Apple is expanding repair support for out-of-warranty iPhones beyond AppleCare, beyond Apple Stores, beyond even Apple Authorized Service Providers. Right now, today, they're launching a brand new program for Independent Repair Providers and here's what it covers.
Apple's had the Authorized Service Provider program, or ASP, for a long time now, and it's grown to support 1,800 locations in the U.S. and over 5,000 internationally.
But, even when you factor in Apple retail, that's still not everywhere and certainly still not everyone. So, in typical measure 1000 times, cut once, Apple has realized they have to do more. And so, they're announcing an additional program for Independent Repair Providers. IRP.
Jeff Williams, Apple's chief operating officer:
"To better meet our customers' needs, we're making it easier for independent providers across the US to tap into the same resources as our Apple Authorized Service Provider network. When a repair is needed, a customer should have confidence the repair is done right. We believe the safest and most reliable repair is one handled by a trained technician using genuine parts that have been properly engineered and rigorously tested."
My understanding is, it's been specifically designed so that indy repair shops can gain access to the same genuine parts, training, guides, diagnostics, and tools that Apple and ASPs have had access to, so they can handle the same out-of-warranty repairs that Apple and ASPs have been handling.
Apple has been piloting it with 20 shops, internationally, for what sounds like almost a year already, to make sure it works and is ready to go.
Now, if you're wondering what the catch is or what the limitations are, well, there are some.
- It's U.S. only to start.
- It's iPhone only to start.
- It's out-of-warranty only.
It's a legit bummer that's it's U.S. only, because it's people outside the U.S. that have the least access to Apple and ASPs right now, but it does sound like Apple wants to roll the program out internationally as soon as they can.
If you think there must be other catches or limitations, though. Well… not many.
- It's free to join.
- All an indy shop needs to join is at least one person who's completed certification.

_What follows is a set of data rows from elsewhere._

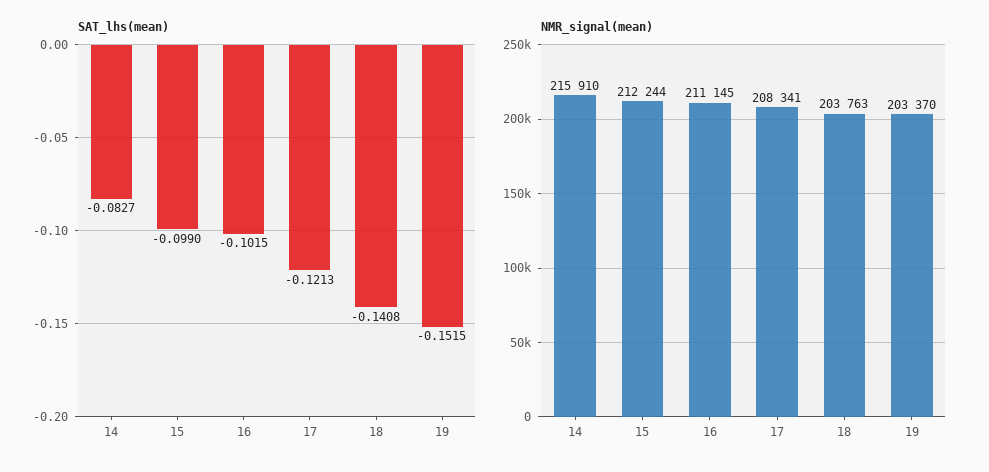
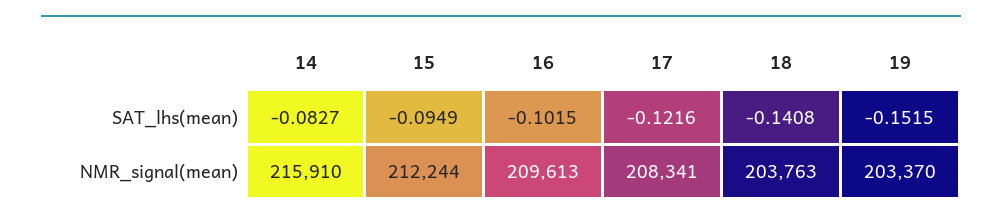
SAT_lhs(mean), 15: -0.099 -> -0.0949
SAT_lhs(mean), 17: -0.1213 -> -0.1216
NMR_signal(mean), 16: 211145 -> 209613

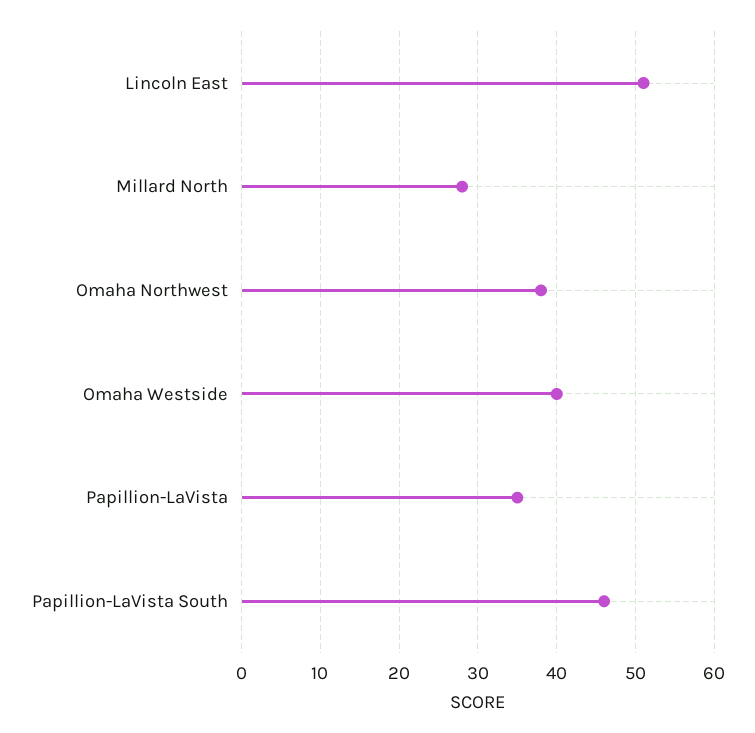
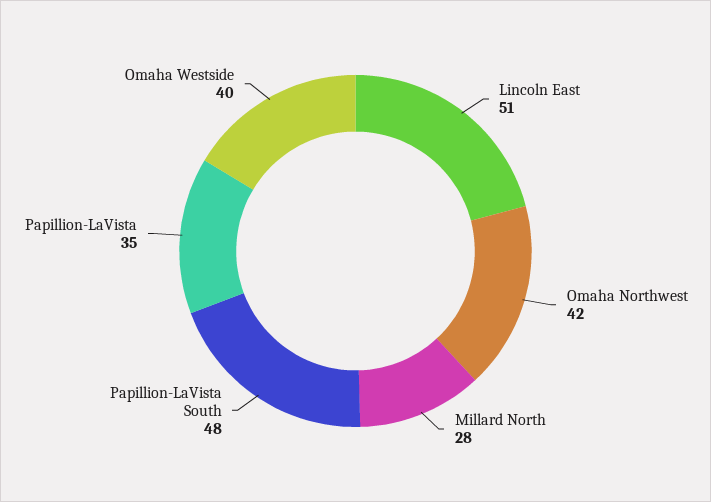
Omaha Northwest: 38 -> 42
Papillion-LaVista South: 46 -> 48

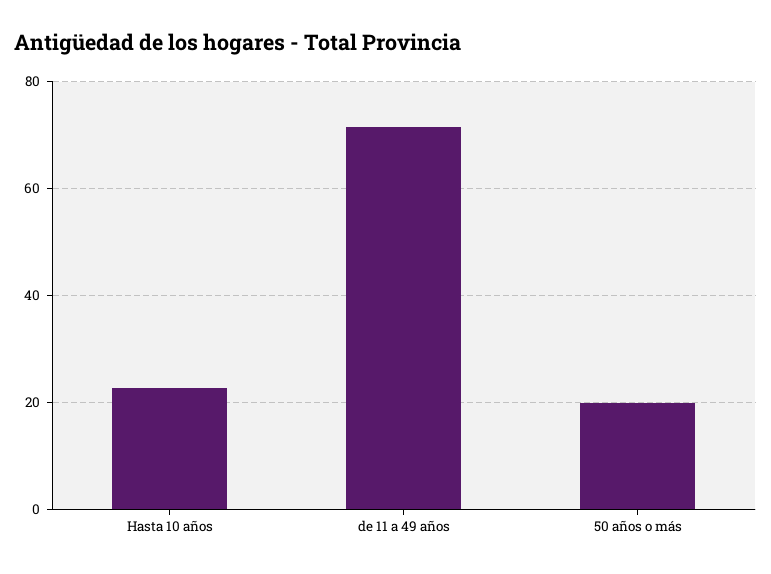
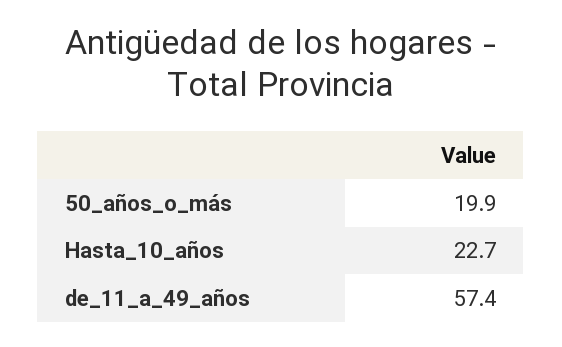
de 11 a 49 años: 72 -> 57.4

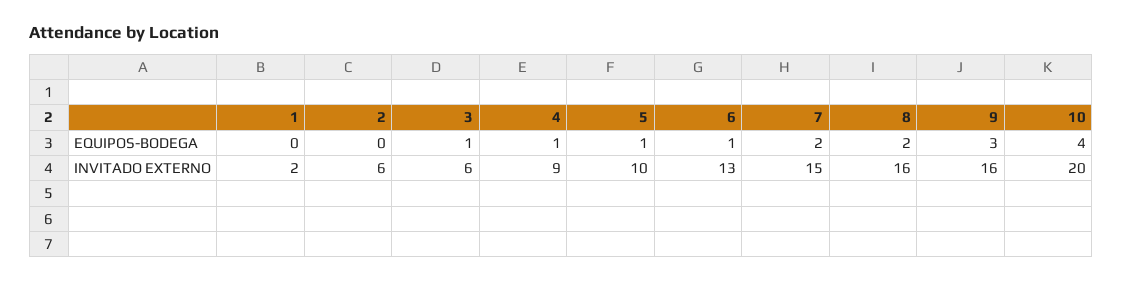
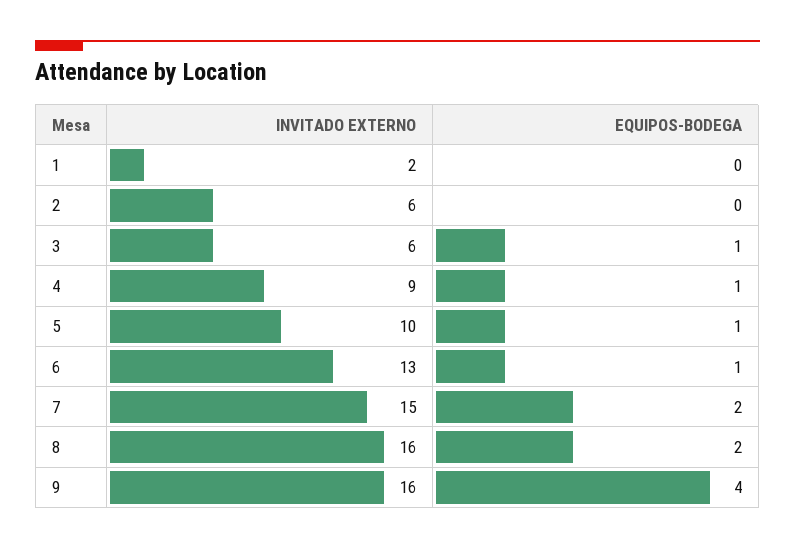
9, EQUIPOS-BODEGA: 3 -> 4
10, EQUIPOS-BODEGA: 4 -> none
10, INVITADO EXTERNO: 20 -> none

- Certification requires 40 hours of training, it's already live, and it's also free.
- Parts and tools will be available to IRP at the same cost as they are to ASP. Total parity there.
- Under the program, IRPs will be able to offer all the same iPhone repairs as ASPs, for all the same iPhones, which currently means 6s and up.
What about some of the catches or limitations the more cynical among us might imagine? Well….
- Under IRP, shops can offer both the genuine Apple parts and third-party parts that might be less expensive.
- Under IRP, shops can also offer services beyond those offered by Apple and ASP, including data recovery and the servicing of older or other devices not currently included in the program.
Of course, Apple would prefer everyone use genuine parts for safety and quality reasons, but they also realize consumer choice is something really important to maintain.
Likewise, personally, I still have a lot of privacy and security concerns over how data access is protected, because nothing has more personal content on it than our phones. But, everyone will have to figure out what they want to protect and what they want to recover depending on what's most important to them at the time.
There's one requirement as well:
- When a part is replaced, Apple asks for it back so they can either refurbish it or recycle it.
As part of Apple's closed-loop initiative, Apple wants to be able to reduce demand for new resources by re-using existing ones. See the recycled iOS device aluminum being re-used for new Macs as an example.
And again, it's open to any person, any shop.
But… it's also brand new. There could well be growing pains or unforeseen issues, other factors I've failed to consider, and it might well not be all things to all Indies. Imagine that?
Since repair isn't my industry like not at all, I'm also super eager to hear what the Kyle Wiens, Jessa Joneses, and Louis Rossmann type repair experts of the world have to say about IRP.
Also, the ASPs. Hell, Geniuses too. Right to repair supporters. How, if at all, does this factor into ongoing legislative efforts. Consumer safety and privacy advocates. Same thing from batteries to data. Everyone.
Again, this is breaking news. And it's going to take me a while to digest it and think through all the benefits and any possible repercussions.
So, in the meantime, I want to ask you your thoughts on Apple's new Independent Repair Program: Finally, more than you expected, less than you hoped for, political maneuver, customer care, anything and everything. Put your opinion on blast.